[MATERIALS PROVIDED]:
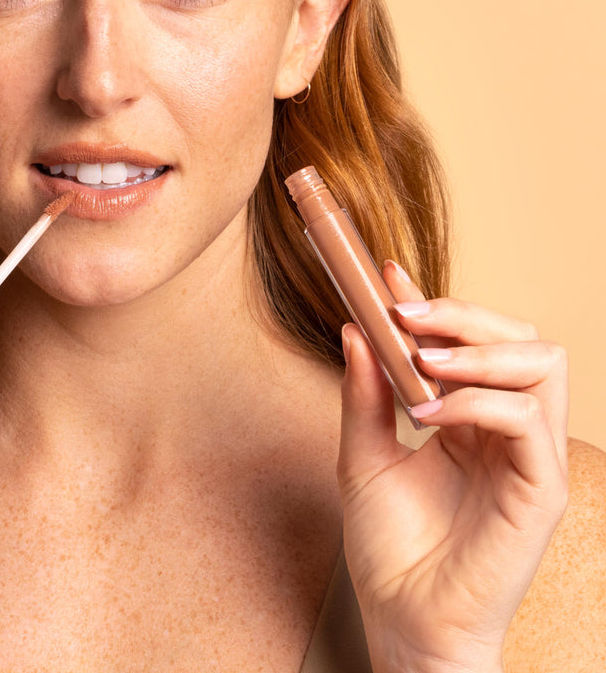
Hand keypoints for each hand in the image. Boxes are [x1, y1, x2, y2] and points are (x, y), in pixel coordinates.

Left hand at [338, 261, 567, 672]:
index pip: (471, 342)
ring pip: (542, 364)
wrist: (402, 620)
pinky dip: (475, 401)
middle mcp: (506, 430)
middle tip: (407, 314)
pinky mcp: (541, 490)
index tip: (386, 274)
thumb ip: (364, 393)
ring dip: (477, 349)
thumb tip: (352, 327)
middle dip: (465, 314)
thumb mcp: (362, 454)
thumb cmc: (388, 547)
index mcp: (469, 418)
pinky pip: (526, 419)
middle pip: (522, 338)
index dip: (435, 302)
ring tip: (421, 360)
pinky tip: (427, 411)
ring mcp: (528, 457)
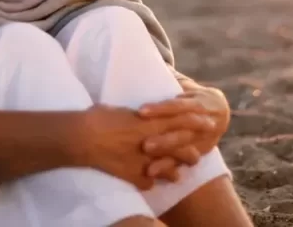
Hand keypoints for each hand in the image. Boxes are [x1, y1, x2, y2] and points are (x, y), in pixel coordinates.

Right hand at [74, 103, 215, 189]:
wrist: (83, 137)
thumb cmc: (100, 117)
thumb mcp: (122, 110)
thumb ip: (138, 115)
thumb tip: (141, 114)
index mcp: (151, 121)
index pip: (182, 120)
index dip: (197, 120)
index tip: (209, 121)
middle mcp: (152, 141)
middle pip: (181, 147)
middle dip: (192, 151)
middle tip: (198, 154)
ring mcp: (144, 160)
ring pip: (169, 168)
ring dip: (175, 171)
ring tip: (179, 174)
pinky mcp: (133, 175)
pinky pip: (148, 182)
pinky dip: (150, 182)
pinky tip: (152, 184)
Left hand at [138, 86, 230, 177]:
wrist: (221, 110)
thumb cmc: (193, 95)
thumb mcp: (186, 85)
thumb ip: (170, 78)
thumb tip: (152, 61)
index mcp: (199, 102)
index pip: (178, 105)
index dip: (161, 109)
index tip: (141, 112)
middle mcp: (205, 121)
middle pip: (182, 131)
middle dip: (165, 140)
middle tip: (144, 145)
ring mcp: (204, 138)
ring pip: (184, 149)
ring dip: (166, 158)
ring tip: (148, 167)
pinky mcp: (200, 152)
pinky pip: (184, 162)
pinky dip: (169, 168)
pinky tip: (152, 174)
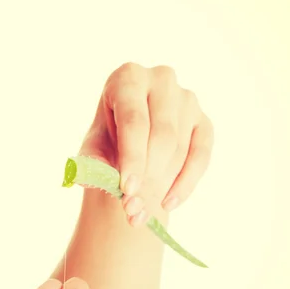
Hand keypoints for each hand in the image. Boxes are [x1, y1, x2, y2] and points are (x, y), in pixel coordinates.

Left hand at [79, 63, 213, 225]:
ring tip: (141, 211)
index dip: (132, 157)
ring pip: (180, 147)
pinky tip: (168, 204)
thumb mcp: (92, 149)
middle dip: (147, 175)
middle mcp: (161, 79)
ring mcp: (187, 98)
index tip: (127, 190)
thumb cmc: (108, 140)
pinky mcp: (204, 120)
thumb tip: (86, 179)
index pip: (134, 120)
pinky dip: (186, 184)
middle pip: (161, 134)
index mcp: (128, 77)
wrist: (131, 142)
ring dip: (162, 184)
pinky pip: (201, 155)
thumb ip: (89, 162)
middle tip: (132, 206)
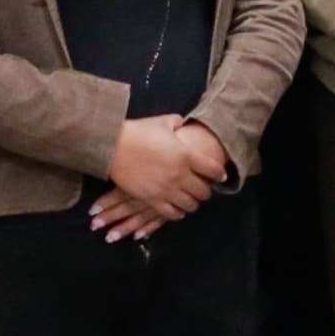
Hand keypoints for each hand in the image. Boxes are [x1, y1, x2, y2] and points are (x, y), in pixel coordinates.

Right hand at [94, 115, 219, 237]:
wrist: (113, 145)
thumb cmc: (138, 131)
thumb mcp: (163, 122)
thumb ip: (178, 123)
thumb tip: (183, 123)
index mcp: (186, 155)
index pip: (213, 170)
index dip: (219, 174)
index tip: (220, 176)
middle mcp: (180, 175)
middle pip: (203, 191)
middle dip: (206, 191)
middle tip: (205, 189)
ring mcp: (166, 189)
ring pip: (190, 205)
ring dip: (193, 203)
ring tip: (192, 200)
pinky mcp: (151, 199)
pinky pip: (171, 213)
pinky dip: (178, 213)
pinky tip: (178, 210)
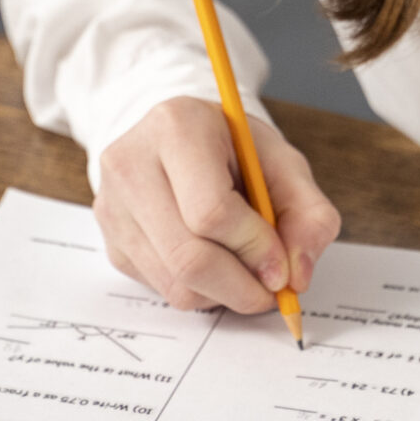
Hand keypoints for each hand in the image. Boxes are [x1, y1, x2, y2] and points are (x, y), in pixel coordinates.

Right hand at [93, 97, 341, 314]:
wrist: (180, 139)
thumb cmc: (234, 149)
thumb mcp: (284, 164)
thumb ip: (309, 215)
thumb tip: (297, 276)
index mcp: (177, 127)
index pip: (211, 211)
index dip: (254, 248)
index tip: (283, 266)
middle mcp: (131, 163)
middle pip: (188, 257)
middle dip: (241, 286)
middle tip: (272, 291)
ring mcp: (113, 204)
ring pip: (174, 282)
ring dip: (223, 293)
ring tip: (247, 271)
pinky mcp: (110, 239)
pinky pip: (160, 288)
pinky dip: (199, 290)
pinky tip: (215, 261)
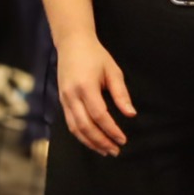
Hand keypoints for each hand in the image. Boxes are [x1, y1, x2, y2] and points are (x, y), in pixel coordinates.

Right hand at [55, 32, 135, 155]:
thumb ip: (121, 93)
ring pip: (76, 129)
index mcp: (86, 86)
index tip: (123, 139)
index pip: (99, 115)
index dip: (111, 130)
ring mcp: (64, 99)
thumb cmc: (95, 55)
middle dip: (101, 142)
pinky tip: (92, 140)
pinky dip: (82, 135)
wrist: (72, 43)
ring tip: (105, 150)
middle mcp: (72, 96)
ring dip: (90, 143)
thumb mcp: (113, 70)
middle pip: (86, 126)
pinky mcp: (62, 102)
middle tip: (115, 150)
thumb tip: (131, 114)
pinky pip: (71, 124)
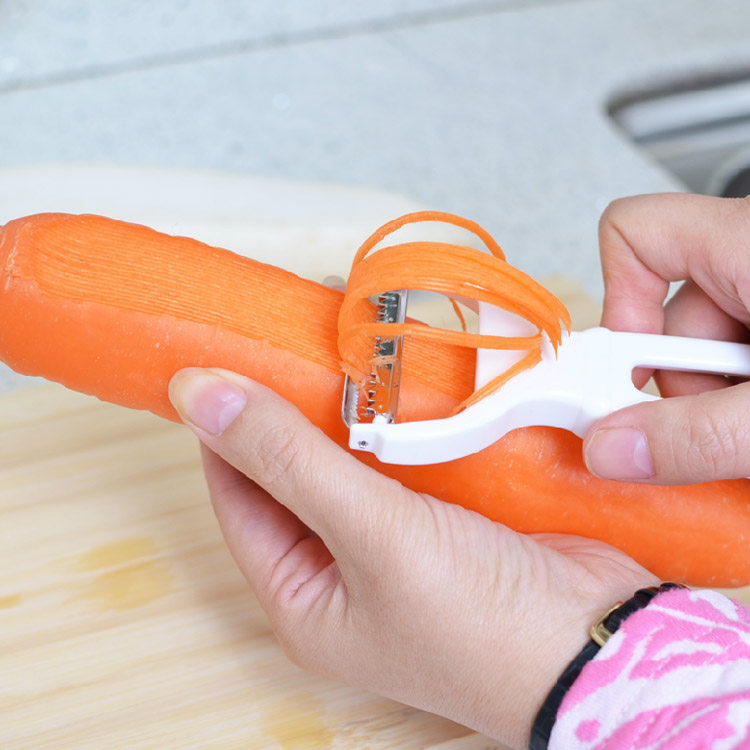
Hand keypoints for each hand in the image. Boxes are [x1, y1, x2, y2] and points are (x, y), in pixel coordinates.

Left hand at [169, 367, 655, 748]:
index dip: (228, 431)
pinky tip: (400, 375)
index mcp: (304, 598)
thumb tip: (197, 394)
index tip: (226, 361)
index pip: (239, 500)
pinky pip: (406, 457)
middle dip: (293, 411)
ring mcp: (399, 543)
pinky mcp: (447, 516)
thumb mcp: (370, 535)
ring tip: (342, 345)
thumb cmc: (480, 621)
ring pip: (353, 460)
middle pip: (295, 476)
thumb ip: (286, 459)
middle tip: (292, 340)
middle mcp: (344, 574)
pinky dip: (400, 420)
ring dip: (350, 411)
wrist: (604, 643)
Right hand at [583, 193, 749, 484]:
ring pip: (703, 345)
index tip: (628, 369)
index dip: (616, 301)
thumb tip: (612, 450)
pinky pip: (736, 354)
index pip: (635, 232)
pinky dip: (740, 397)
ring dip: (716, 401)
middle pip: (664, 312)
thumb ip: (699, 435)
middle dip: (680, 384)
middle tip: (718, 431)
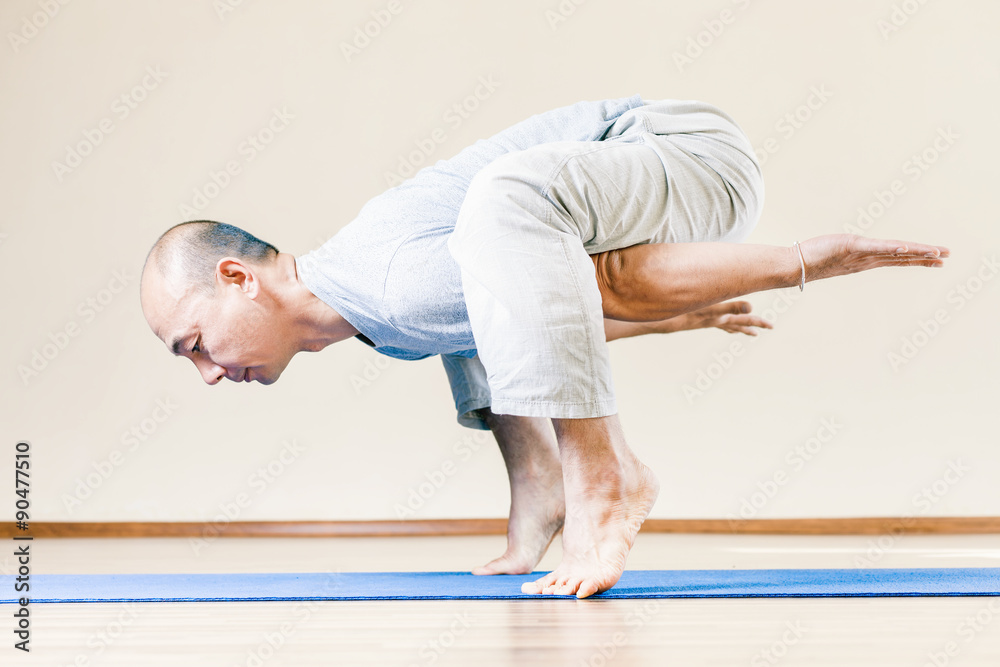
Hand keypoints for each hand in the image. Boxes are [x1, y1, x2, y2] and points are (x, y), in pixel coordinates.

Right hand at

[EXERCISE]:
Look above for the line with "wrist: (113, 145)" and the line with "ring pip: (174, 282)". Give again exactly those two lines and all lines between them, pictures excluded.

[ANSWER BOX]:
wrist: (113, 145)
thumb cmc: (138, 131)
thumb mcp: (163, 122)
thumb ip: (178, 123)
thumb tip: (183, 123)
index mcp: (186, 155)
index pip: (213, 170)
index dip: (219, 174)
index tip: (220, 176)
middle mcp: (180, 175)
middle pip: (203, 191)
middle dip: (206, 191)
middle tip: (205, 189)
ring mcp: (166, 189)
ring pip: (190, 205)
ring dip: (193, 203)
ring tip: (192, 200)
pinky mcp: (151, 199)
pinky pip: (171, 213)
pinky dip: (178, 213)
pinky tip: (178, 210)
Hand keypoints for each hand in the image. Boxes are [x1, y1, x2, y2] and points are (x, y), in pixel coordinates.

Right hand at [93, 97, 341, 314]:
wrist: (180, 139)
thumb cmc: (234, 149)
thumb mcp: (284, 164)
thumb ip: (309, 215)
thumb tip: (297, 276)
index mcp: (177, 127)
index pip: (211, 211)
index dip: (254, 248)
index tip: (283, 266)
middle mcp: (131, 163)
middle pip: (188, 257)
middle dip: (241, 286)
middle tip: (272, 291)
ring mcp: (113, 204)
ring pip: (174, 282)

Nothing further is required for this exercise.